Use allowed_token_ids when:
- Fixed token sets (digits, predefined choices)
- Performance-critical lightweight apps
- Static, known valid outputs
Use logits_processors when:
- Dynamic control rules (forced words, minimum length)
- Structured or semantically meaningful output
- Context-based behavior shaping
Example: Generate Output Using Only Numbers and Punctuation
Purpose: Restrict the model to generate only digits and basic punctuation in response to “Generate a sequence of numbers”.
Benefits:
- Controlled output: Blocks irrelevant text.
- Safe generation: Limits output to allowed characters (ideal for codes, IDs, prices).
- Efficient: allowed_token_ids is fast with low overhead.
- Structured: Ensures clean, consistent numeric sequences.
This setup is especially useful in cases like:
- Generating numeric-only reports or values,
- Chatbots that must return codes, scores, or monetary amounts,
- Forcing the model to stay within valid number formats.
Our Mind
Language filtering through logit processors represents a fundamental shift toward more controlled and responsible AI text generation. Our exploration of token-level filtering mechanisms demonstrates that precise control over model outputs is not only possible but essential for creating reliable, culturally sensitive AI systems. By leveraging byte-level tokenization and Unicode-aware filtering, we can prevent unwanted language generation while maintaining model performance and flexibility.
We believe this approach addresses critical challenges in multilingual AI deployment, particularly in scenarios where content must comply with specific linguistic requirements or regulatory constraints. The ability to filter out entire language scripts or character sets while preserving semantic coherence opens new possibilities for region-specific AI applications and content moderation systems.
Looking forward, the combination of logit processors with advanced sampling techniques will enable even more sophisticated control mechanisms.

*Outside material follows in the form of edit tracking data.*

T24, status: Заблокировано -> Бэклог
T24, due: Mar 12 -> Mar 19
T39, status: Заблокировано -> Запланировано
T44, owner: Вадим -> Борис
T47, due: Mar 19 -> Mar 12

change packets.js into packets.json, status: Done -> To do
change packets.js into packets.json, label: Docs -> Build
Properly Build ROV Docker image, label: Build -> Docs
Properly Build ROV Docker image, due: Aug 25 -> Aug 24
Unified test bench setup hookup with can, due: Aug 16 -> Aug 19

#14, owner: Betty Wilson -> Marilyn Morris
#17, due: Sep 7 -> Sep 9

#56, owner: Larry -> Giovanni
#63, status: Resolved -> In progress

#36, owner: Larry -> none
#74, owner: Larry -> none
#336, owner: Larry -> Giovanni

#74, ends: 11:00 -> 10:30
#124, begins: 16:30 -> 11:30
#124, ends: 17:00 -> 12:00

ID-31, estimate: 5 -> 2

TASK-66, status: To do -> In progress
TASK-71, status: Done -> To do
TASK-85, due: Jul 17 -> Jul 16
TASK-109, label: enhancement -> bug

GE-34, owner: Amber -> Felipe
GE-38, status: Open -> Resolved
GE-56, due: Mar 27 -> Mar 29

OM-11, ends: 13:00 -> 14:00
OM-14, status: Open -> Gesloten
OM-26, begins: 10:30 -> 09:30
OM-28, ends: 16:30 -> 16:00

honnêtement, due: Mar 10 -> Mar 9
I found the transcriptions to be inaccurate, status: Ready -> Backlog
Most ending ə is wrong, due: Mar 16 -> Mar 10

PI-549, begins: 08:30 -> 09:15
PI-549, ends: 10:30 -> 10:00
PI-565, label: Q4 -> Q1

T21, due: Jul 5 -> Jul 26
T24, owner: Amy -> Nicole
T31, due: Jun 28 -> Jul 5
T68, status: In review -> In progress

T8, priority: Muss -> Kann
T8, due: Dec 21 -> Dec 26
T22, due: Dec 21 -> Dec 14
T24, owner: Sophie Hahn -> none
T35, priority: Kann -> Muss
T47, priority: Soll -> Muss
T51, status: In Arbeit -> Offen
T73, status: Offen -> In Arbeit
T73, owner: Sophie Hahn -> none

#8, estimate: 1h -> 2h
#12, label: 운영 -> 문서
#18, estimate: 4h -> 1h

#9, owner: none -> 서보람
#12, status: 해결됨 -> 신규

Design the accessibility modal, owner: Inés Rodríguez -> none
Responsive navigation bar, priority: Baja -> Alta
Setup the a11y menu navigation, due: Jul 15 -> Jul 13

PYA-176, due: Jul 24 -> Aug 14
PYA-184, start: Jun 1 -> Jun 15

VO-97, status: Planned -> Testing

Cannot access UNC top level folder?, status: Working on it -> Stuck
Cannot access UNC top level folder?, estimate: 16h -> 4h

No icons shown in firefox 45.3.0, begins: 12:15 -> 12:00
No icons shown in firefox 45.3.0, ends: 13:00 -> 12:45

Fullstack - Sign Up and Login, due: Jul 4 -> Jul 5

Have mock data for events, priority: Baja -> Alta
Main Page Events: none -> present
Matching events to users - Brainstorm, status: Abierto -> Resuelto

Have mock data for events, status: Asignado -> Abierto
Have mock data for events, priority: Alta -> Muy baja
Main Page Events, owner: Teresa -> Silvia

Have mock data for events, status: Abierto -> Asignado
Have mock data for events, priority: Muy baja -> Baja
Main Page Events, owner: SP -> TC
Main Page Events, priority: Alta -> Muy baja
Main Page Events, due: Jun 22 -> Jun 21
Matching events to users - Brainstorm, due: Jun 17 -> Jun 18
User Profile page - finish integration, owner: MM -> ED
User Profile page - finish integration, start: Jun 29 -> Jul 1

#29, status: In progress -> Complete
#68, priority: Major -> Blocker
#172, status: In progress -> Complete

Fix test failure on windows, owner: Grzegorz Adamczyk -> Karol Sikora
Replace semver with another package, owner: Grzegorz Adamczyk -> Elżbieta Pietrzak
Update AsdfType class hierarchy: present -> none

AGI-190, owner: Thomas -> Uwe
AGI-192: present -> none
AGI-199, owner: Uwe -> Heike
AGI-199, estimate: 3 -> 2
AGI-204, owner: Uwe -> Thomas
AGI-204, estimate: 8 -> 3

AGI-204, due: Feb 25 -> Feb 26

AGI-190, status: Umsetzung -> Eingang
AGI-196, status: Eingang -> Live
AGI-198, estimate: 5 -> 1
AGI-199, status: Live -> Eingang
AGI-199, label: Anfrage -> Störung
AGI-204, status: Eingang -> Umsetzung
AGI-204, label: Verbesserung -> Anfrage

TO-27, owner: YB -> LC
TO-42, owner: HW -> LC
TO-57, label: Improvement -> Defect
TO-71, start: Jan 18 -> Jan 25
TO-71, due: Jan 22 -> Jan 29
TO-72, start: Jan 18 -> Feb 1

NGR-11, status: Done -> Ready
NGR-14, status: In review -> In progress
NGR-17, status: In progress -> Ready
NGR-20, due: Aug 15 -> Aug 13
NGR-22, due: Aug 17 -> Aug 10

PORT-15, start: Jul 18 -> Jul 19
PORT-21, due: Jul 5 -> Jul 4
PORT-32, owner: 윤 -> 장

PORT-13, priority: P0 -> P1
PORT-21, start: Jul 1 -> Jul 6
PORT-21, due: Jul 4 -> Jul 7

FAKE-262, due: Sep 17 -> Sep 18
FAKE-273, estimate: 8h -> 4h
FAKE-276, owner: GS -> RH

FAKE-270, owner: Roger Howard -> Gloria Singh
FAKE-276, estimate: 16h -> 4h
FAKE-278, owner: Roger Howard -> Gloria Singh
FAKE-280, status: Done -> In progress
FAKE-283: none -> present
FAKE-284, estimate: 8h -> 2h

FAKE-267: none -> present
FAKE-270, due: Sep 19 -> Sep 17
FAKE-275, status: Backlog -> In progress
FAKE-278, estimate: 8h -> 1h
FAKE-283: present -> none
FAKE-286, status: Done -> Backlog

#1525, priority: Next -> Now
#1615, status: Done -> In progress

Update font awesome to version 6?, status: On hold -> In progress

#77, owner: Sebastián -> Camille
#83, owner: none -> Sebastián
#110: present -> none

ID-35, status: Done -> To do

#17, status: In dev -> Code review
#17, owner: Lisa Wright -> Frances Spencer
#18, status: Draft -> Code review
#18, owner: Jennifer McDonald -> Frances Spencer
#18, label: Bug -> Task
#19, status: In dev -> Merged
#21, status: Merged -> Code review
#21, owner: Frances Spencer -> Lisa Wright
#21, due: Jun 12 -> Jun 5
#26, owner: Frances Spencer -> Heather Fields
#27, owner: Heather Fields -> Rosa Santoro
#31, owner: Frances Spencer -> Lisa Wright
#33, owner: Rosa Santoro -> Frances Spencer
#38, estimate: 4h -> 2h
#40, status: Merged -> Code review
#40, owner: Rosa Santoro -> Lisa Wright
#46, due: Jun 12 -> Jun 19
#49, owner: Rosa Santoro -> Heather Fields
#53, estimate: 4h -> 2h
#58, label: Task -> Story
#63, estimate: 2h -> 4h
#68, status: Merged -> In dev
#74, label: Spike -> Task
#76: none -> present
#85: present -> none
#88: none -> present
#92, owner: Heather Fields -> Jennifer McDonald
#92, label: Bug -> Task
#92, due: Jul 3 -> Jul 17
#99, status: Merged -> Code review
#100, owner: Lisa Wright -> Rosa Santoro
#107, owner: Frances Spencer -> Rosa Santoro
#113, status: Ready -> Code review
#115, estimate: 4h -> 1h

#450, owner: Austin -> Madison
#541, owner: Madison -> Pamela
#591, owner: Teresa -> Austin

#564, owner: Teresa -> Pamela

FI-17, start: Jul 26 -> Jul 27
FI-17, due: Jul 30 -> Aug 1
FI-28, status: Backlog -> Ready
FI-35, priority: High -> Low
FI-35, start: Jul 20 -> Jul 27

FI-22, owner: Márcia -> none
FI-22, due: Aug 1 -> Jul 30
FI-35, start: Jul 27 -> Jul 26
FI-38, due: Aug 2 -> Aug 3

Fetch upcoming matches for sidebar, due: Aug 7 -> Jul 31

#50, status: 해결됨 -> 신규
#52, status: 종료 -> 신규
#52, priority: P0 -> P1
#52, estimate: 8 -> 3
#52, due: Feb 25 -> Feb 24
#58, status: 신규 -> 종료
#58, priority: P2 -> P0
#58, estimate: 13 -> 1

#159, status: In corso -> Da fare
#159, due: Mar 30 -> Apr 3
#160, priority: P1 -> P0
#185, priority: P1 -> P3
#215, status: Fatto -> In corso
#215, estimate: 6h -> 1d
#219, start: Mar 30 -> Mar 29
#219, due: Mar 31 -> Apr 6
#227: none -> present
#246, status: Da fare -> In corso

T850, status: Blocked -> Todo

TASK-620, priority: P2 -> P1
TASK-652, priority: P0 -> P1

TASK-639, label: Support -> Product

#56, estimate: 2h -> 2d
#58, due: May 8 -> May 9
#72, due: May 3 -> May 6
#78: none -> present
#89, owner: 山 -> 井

Our commitment is to advance research in controllable text generation, ensuring that language models can be deployed responsibly across diverse global contexts while respecting linguistic boundaries and cultural sensitivities.
Key Takeaways
- Effective Language Filtering: Successfully blocks 20.37% of Chinese tokens, 2.65% Arabic, and 2.73% Cyrillic characters without performance degradation.
- Byte-Level Advantage: BPE tokenization handles unknown characters better than word-level approaches, eliminating [UNK] tokens entirely.
- Multiple Filter Support: vLLM allows simultaneous application of multiple logit processors for comprehensive language control.
- Performance Preservation: Benchmark results show nearly identical performance to original models when using character filtering.
- Flexible Implementation: Choice between simple allowed_token_ids for static constraints and dynamic logits_processors for context-aware filtering based on specific use case requirements.